Cymbeline was first printed in the folio of 1623, where it is the last play in the volume, occupying pages 369-399 (misprinted 993) in the division of "Tragedies." The earliest allusion to it that has been discovered is in Dr. Simon Forman's MS. Diary (see Richard II. p. 13, M. N. D. p. 10, and W. T. p. 10), which belongs to the years 1610 and 1611. His sketch of the plot (not dated) is as follows:

*

*As given in the New Shaks. Soc. Transactions for 1875-6, p. 417.

"Remember also the storri of Cymbalin king of England, in Lucius tyme, howe Lucius Cam from Octauus Cesar for Tribut, and being denied, after sent Lucius with a greate Arme of Souldiars who landed at milford hauen, and Affter wer vanquished by Cimbalin, and Lucius taken prisoner, and all by means of 3 outlawes, of the which 2 of them were the sonns of Cimbalim, stolen from him when they but 2 yers old by an old man whom Cymbalin banished, and he kept them as his own sonns 20 yers with him in A caue. And howe [one] of them slewe Clotan, that was the quens sonn, goinge To milford hauen to sek the loue of Innogen the kinges daughter, whom he had banished also for louinge his daughter. and howe the Italian that cam from her loue conveied him selfe into A Cheste, and said yt was a chest of plate sent from her loue & others, to be presented to the kinge. And in the depest of the night, she being aslepe, he opened the cheste & cam forth of yt, And vewed her in her bed, and the markes of her body, & toke a-wai her braslet, & after Accused her of adultery to her loue, &c. And in thend howe he came with the Romains into England & was taken prisoner, and after Reueled to Innogen who had turned her self into mans apparrell & fled to mete her loue at milford hauen, & chanchsed to fall on the Caue in the wodes wher her 2 brothers were, & howe by eating a sleping Dram they thought she had bin deed, & laid her in the wodes, & the body of cloten by her in her loues apparrell that he left behind him, & howe she was found by lucius, &c."

The play was probably a new one when Forman saw it in 1610 or 1611. Drake dates it in 1605, Chalmers in 1606, Malone in 1609 (after having at first assigned it to 1605), Fleay (Introd. to Shakespearian Study) "circa 1609," White "1609 or 1610," Delius, Furnivall, and Stokes in 1610, Dowden and Ward at about the time when Forman saw it. The internal evidence of style and metre indicates that it was one of the latest of the plays.

_Dataset extract_:
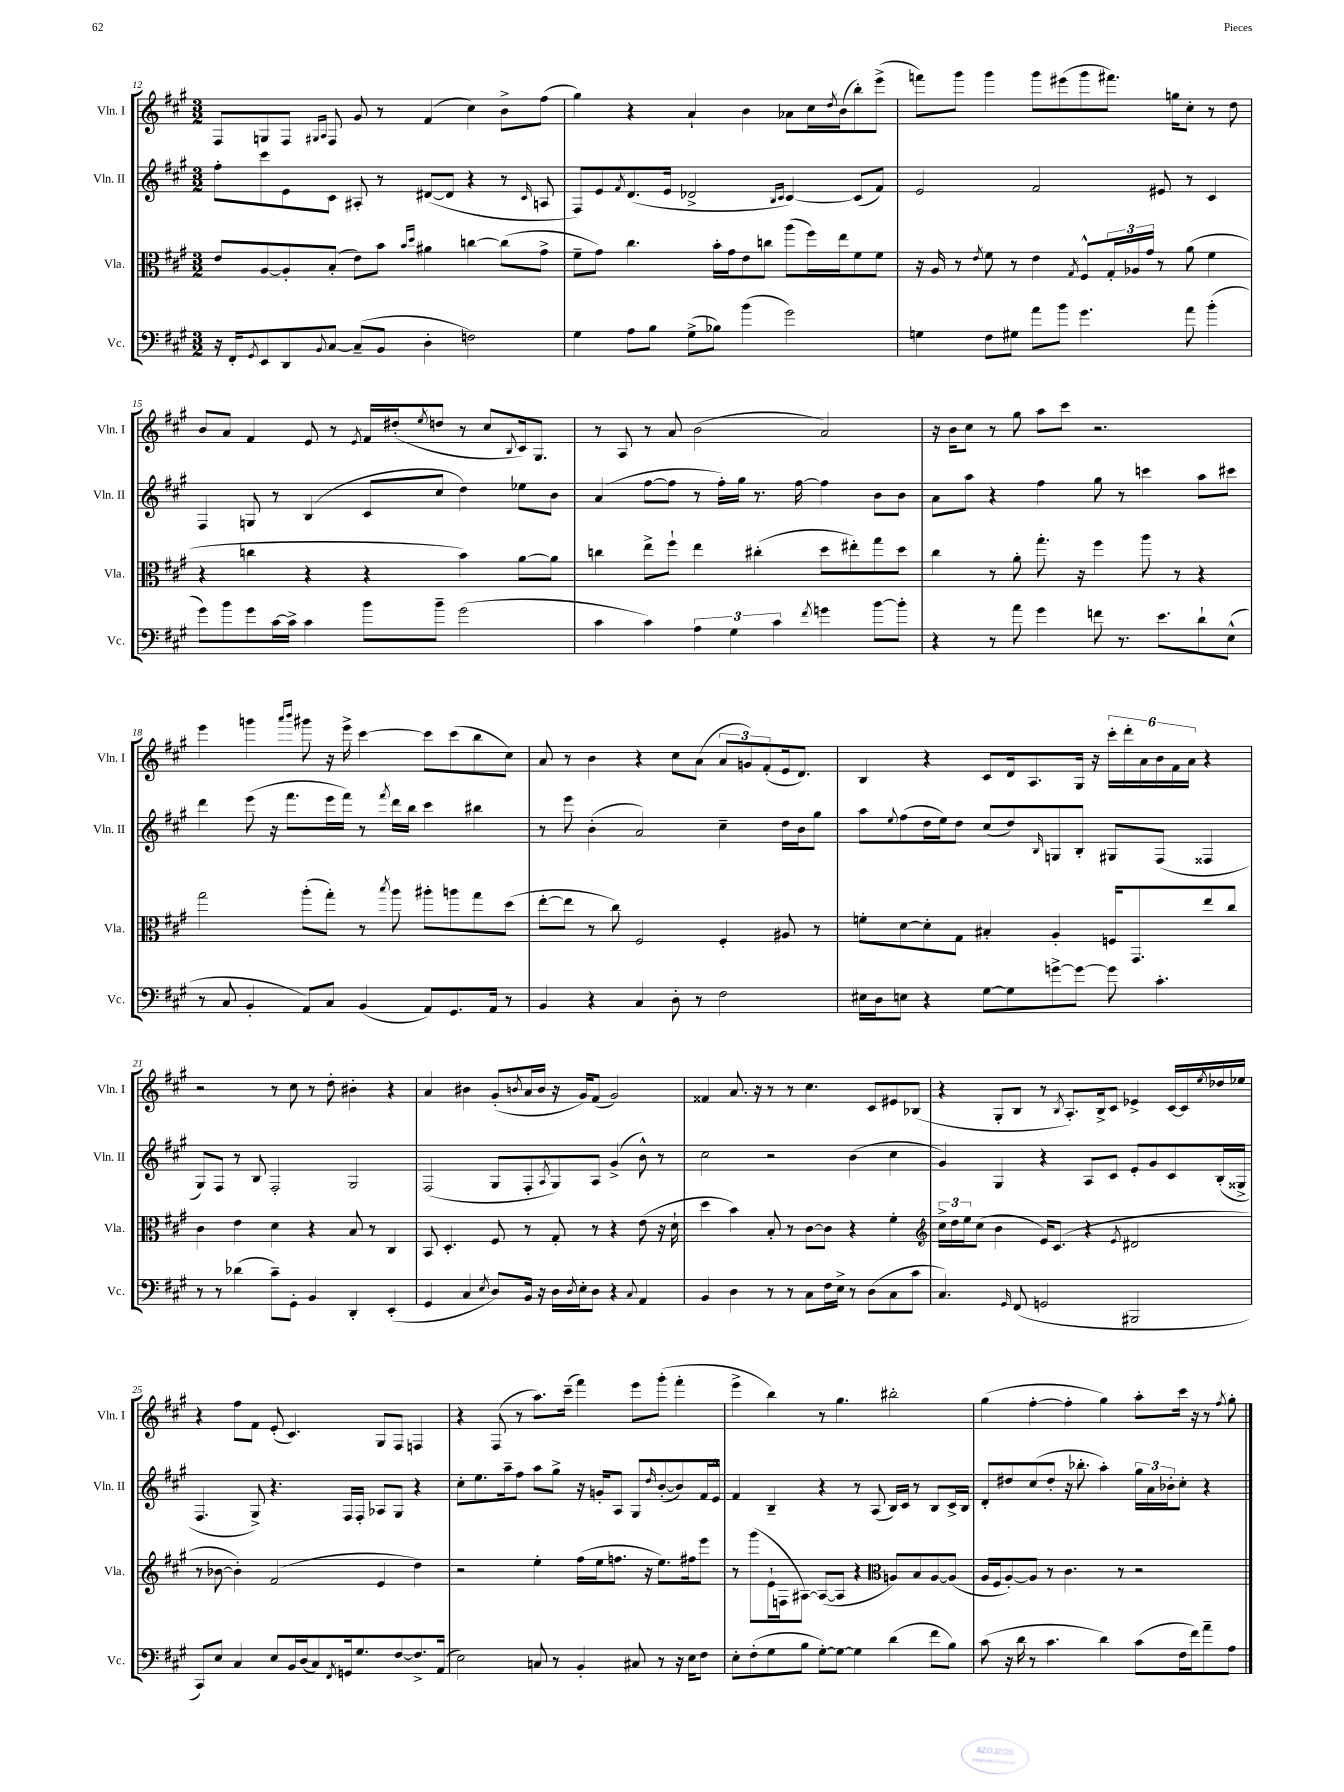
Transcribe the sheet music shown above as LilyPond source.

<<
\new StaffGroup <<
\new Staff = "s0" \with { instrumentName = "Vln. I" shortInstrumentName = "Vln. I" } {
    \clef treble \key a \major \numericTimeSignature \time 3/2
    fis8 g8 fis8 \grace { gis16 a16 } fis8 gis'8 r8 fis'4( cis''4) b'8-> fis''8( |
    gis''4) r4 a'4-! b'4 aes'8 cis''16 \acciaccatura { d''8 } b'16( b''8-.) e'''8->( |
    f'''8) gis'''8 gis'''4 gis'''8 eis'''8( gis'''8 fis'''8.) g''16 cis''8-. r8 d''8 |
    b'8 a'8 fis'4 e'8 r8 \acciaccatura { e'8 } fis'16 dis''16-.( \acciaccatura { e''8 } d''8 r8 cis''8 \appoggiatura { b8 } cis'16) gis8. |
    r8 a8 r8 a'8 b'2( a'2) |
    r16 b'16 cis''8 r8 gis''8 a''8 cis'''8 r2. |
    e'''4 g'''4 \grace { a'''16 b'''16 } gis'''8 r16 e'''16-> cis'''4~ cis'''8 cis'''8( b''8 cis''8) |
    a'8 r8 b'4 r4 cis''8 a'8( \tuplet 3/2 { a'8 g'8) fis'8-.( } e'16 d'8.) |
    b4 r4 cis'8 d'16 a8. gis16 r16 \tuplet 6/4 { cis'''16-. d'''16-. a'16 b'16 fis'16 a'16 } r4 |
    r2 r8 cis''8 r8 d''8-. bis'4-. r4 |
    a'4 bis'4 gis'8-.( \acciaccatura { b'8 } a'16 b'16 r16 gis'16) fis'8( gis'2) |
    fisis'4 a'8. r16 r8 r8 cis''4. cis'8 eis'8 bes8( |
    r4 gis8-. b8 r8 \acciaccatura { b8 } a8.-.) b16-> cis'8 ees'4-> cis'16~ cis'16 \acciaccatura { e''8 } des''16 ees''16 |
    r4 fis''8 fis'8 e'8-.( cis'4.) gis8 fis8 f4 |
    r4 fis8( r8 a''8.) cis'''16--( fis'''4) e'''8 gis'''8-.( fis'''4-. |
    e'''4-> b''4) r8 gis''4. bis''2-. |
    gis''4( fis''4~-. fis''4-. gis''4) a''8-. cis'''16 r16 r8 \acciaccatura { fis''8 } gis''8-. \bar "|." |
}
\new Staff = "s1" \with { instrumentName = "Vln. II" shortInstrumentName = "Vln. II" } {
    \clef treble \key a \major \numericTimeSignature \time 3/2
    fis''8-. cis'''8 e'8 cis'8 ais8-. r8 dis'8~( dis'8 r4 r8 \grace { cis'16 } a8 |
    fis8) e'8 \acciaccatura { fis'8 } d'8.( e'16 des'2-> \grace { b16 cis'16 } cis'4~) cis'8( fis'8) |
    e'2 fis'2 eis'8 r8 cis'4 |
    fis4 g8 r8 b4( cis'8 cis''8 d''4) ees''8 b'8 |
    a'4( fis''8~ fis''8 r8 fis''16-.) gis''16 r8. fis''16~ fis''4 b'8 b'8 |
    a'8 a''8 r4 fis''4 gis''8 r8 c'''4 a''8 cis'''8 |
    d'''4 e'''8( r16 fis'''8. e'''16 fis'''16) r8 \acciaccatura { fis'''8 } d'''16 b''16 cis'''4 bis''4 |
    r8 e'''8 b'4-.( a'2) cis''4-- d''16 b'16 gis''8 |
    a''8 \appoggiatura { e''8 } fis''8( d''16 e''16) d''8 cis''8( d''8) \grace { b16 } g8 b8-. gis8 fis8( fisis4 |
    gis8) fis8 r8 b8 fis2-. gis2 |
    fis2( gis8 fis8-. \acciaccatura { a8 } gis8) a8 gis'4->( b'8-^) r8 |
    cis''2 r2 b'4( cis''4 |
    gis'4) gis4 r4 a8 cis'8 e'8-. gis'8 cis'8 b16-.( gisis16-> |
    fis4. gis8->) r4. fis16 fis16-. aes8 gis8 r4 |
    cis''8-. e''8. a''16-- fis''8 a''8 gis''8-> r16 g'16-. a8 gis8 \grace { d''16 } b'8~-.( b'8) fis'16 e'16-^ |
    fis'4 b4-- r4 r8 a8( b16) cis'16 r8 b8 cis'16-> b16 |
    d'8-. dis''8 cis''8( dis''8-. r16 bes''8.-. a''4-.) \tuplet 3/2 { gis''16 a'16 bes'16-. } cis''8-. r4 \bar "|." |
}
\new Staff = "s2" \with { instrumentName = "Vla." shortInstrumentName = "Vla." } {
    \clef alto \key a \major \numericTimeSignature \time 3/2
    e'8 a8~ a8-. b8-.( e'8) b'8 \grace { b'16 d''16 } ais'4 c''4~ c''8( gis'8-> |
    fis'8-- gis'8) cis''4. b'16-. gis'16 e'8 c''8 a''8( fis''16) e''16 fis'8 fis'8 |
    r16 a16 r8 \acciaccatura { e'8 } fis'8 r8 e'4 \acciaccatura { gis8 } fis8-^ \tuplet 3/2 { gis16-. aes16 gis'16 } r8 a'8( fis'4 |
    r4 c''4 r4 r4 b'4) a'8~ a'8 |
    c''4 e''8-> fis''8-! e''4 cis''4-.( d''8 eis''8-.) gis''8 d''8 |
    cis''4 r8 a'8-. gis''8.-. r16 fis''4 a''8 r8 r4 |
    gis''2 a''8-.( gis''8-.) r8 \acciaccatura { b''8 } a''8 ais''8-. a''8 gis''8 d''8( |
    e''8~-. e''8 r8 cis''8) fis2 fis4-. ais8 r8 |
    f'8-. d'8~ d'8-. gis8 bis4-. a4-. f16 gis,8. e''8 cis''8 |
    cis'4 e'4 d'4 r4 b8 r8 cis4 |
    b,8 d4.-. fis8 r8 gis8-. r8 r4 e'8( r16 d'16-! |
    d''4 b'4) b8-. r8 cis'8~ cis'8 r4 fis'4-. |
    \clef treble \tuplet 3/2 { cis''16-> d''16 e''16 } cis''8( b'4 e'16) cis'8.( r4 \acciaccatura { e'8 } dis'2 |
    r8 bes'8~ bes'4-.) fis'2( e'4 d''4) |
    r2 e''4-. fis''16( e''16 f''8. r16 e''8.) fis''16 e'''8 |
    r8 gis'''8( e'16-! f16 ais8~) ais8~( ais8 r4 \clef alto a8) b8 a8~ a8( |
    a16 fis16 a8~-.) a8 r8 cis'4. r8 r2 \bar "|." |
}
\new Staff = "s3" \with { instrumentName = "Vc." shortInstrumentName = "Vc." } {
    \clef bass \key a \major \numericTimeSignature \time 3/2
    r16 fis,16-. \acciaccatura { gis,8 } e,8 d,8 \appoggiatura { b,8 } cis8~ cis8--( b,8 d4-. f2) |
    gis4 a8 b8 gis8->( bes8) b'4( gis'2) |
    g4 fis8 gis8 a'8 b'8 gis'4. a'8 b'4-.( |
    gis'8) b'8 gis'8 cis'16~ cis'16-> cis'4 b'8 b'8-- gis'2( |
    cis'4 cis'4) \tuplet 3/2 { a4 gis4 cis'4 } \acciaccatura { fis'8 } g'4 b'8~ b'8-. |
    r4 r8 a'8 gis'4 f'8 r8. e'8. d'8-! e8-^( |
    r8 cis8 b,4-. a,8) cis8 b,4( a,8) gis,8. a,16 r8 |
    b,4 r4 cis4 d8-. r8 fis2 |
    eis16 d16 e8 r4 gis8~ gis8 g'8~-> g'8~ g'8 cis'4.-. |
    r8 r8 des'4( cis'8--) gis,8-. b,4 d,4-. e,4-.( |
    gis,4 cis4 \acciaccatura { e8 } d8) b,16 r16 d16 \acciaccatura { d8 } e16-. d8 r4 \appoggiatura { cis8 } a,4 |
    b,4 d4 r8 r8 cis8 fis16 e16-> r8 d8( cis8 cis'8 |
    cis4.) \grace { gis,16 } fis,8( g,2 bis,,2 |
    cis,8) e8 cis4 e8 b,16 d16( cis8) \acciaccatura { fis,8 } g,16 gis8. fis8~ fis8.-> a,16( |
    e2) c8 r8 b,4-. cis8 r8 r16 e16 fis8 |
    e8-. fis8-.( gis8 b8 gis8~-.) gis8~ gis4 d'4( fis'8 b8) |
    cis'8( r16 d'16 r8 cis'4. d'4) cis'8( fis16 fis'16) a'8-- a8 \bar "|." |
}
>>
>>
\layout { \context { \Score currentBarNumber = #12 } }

_Short exercise 1_:
In the Cymbeline passage, where in the 1623 folio is the play placed?
_Short exercise 2_:
Resume the Cymbeline passage after its final sentence and continue it.

_Exercise result 1_:
It is the last play in the volume, in the division of "Tragedies."

_Exercise result 2_:
Cymbeline is badly printed in the folio, and the involved style makes the correction of the text a task of more than usual difficulty. The critics generally agree that the vision in v. 4 cannot be Shakespeare's. Ward considers that "there is no reason, on account of its style, which reminds one of the prefatory lines to the cantos of the Faerie Queene, to impugn Shakespeare's authorship of it;" but it seems to us. very clearly the work of another hand. Cf. the rhymed episode in A. Y. L. v. 4. 113 fol., and see our ed. p. 199 (note on 136).

II. THE SOURCES OF THE PLOT.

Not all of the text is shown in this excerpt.